Figuur 3.2. Uittreksel Ontwikkelingsperspectievenkaart Omgevingsvisie Overijssel 2009
Het plangebied behoort tot het ontwikkelingsperspectief ‘bebouwing’. Het ontwikkelingsperspectief ‘bebouwing’ verzet zich niet tegen de toevoeging van woningen op de bewuste locatie.
Gebiedskenmerken
Bij toetsing van het ruimtelijke initiatief aan de gebiedskenmerken in vier lagen (natuurlijke laag, laag van het agrarisch cultuurlandschap, stedelijke laag en lust- en leisure-laag) is van belang dat de locatie is gelegen in stedelijk gebied. Dit betekent dat de 'natuurlijke laag' en 'de laag van het agrarisch cultuurlandschap' buiten beschouwing kunnen blijven.
De stedelijke laag
De locatie is op de gebiedskenmerkenkaart ‘de stedelijke laag’ aangeduid met het gebiedstype “woonwijken 19955 - nu”. In figuur 3.3. is dat aangegeven.
Figuur 3.3. De stedelijke laag: 'woonwijken 1955 - nu'
De woonwijken van na 1955 zijn grotendeels planmatig ontworpen en gerealiseerd. Dat heeft geleid tot een per wijk kenmerkende hoofdstructuur met eigen aard, maat en karakter (patroon van o.a. hoofdroutes en wegen, wooneenheden en parken en groenstructuur). Functies zijn meestal ruimtelijk van elkaar gescheiden. Het behoud van eigen karakter is belangrijk.
Sturing
Als ontwikkelingen plaatsvinden in naoorlogse wijken dan voegt de bebouwing zich in de aard, maat en het karakter van het grotere geheel maar is als onderdeel daarvan wel herkenbaar.
Invulling
Vanuit stedenbouwkundig oogpunt voegt de ontwikkeling zich qua aard en maat naadloos in de bebouwde omgeving. Door de bouw van een woning op het bewuste perceel wordt de stedenbouwkundige structuur ter plaatse versterkt omdat de open ruimte tussen de bestaande bebouwing wordt benut. Bovendien worden achterkanten voorkanten.
De 'lust- en leisurelaag'
De locatie heeft op de gebiedskenmerkenkaart ‘de lust- en leisurelaag’ geen bijzondere eigenschappen.
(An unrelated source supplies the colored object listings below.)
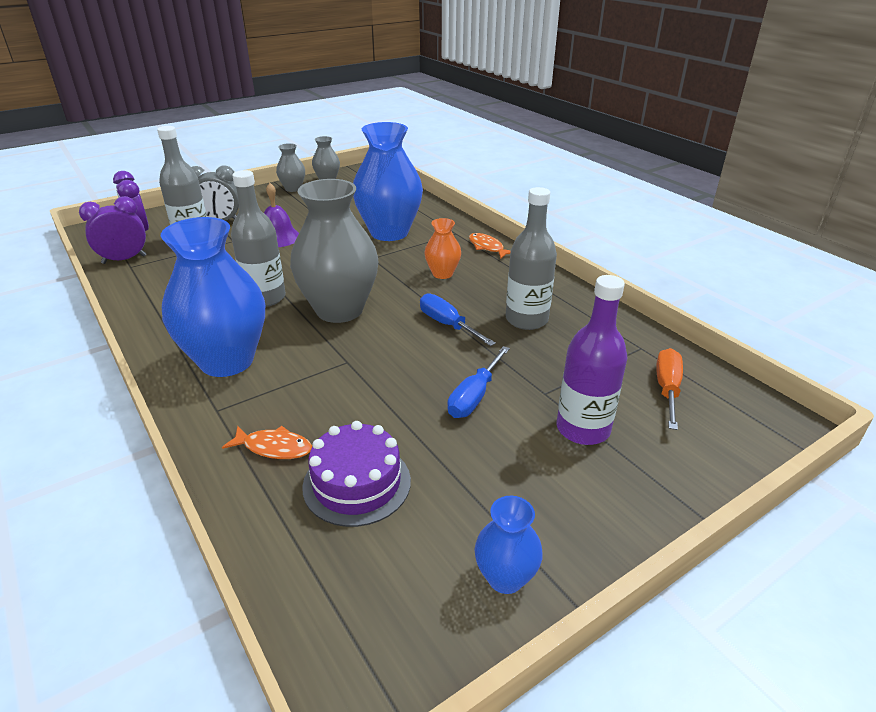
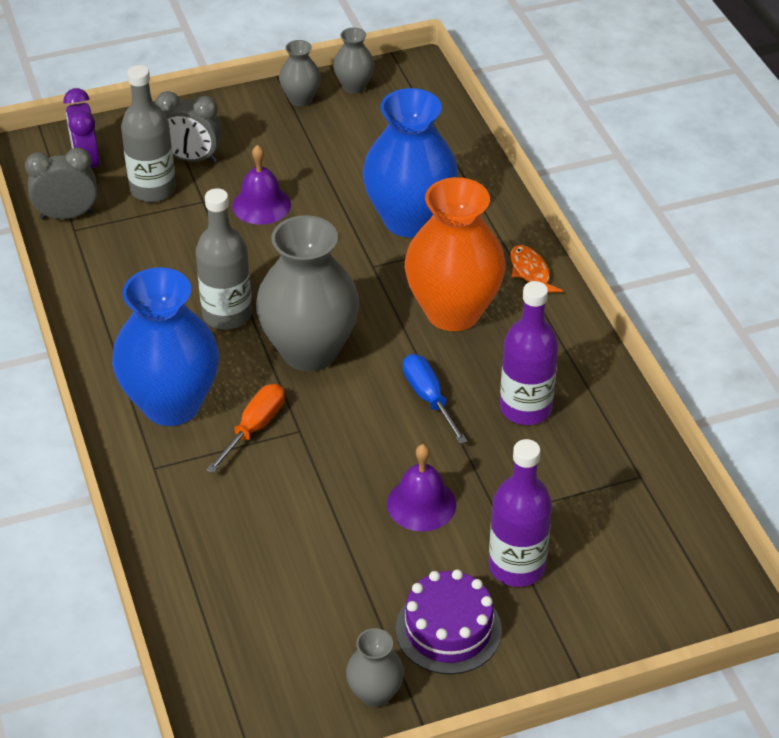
camera: 15 degrees right, 10 degrees up
purple clock [79,196,146,264] -> grey clock [25,147,97,220]
orange fish [222,426,312,459] -> none
purple cake [302,421,411,527] -> purple cake moved to [396,569,502,674]
orange vase [424,218,461,279] -> orange vase [405,177,506,331], size x2.09
blue screwdriver [447,346,510,418] -> purple bell [387,444,456,531]
blue vase [474,496,543,594] -> grey vase [346,628,404,707]
grey bottle [506,187,557,330] -> purple bottle [500,281,558,425]
orange screwdriver [656,348,683,430] -> orange screwdriver moved to [206,384,285,473]

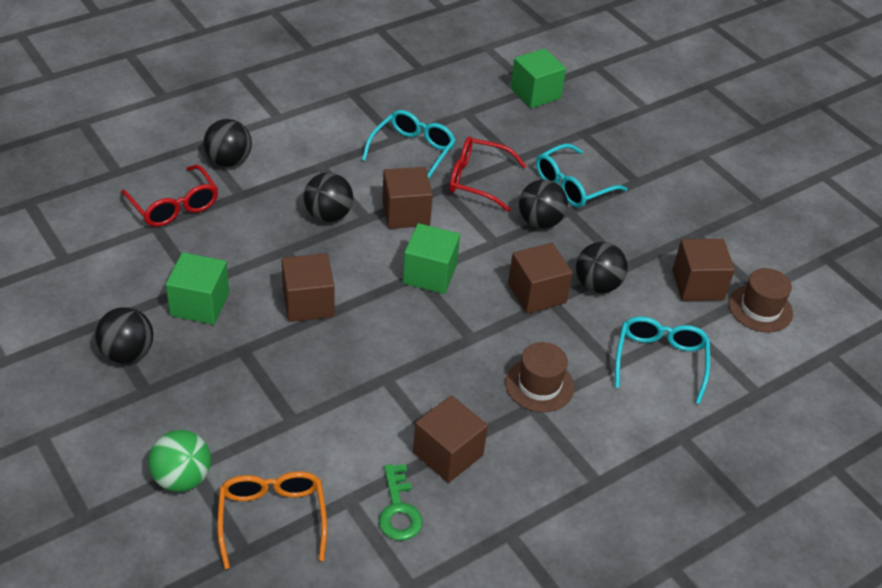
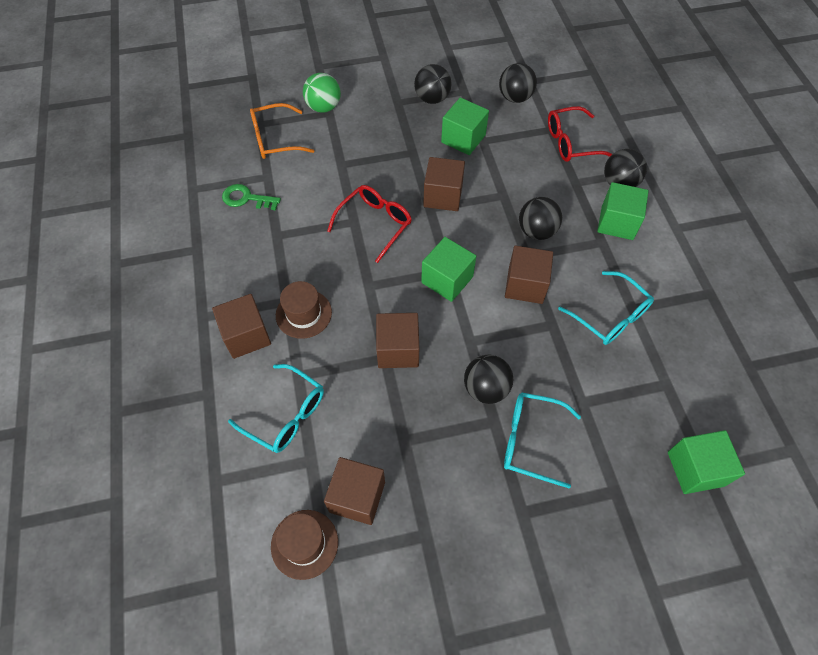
camera: 115 degrees right, 15 degrees up
orange glasses [217,471,327,569] -> orange glasses turned 150 degrees clockwise [250,103,314,159]
brown cube [413,395,488,483] -> brown cube moved to [212,294,271,359]
red glasses [449,136,527,212] -> red glasses moved to [327,185,412,263]
turquoise glasses [536,144,628,208] -> turquoise glasses turned 60 degrees counterclockwise [504,392,581,488]
black ball [576,242,628,293] -> black ball moved to [499,63,537,103]
none -> green cube [597,182,649,240]

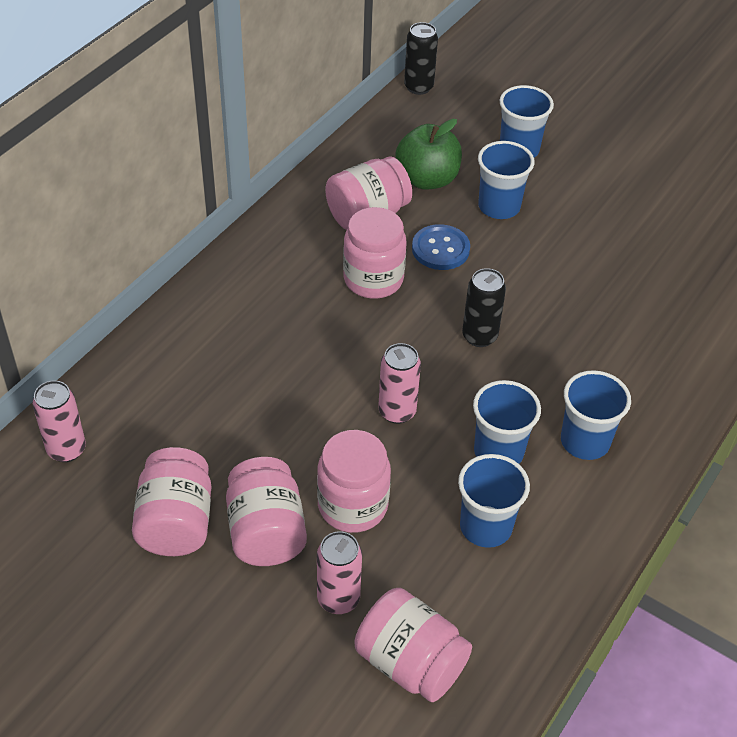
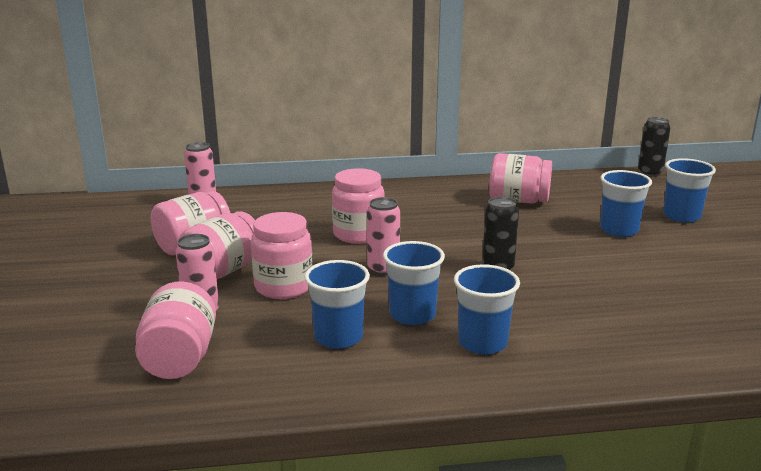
camera: 50 degrees right, 25 degrees down
pink jar [343,207,407,299] -> pink jar moved to [332,168,384,244]
green apple [396,119,462,189] -> none
blue button [412,224,470,270] -> none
Deze gebiedskenmerken kunnen derhalve buiten beschouwing worden gelaten.
Geconcludeerd kan worden dat de in dit voorliggende bestemmingsplan besloten ruimtelijke ontwikkeling volledig in overeenstemming is met het in de Omgevingsvisie Overijssel 2009 verwoorde en in de Omgevingsverordening verankerde provinciaal ruimtelijk beleid.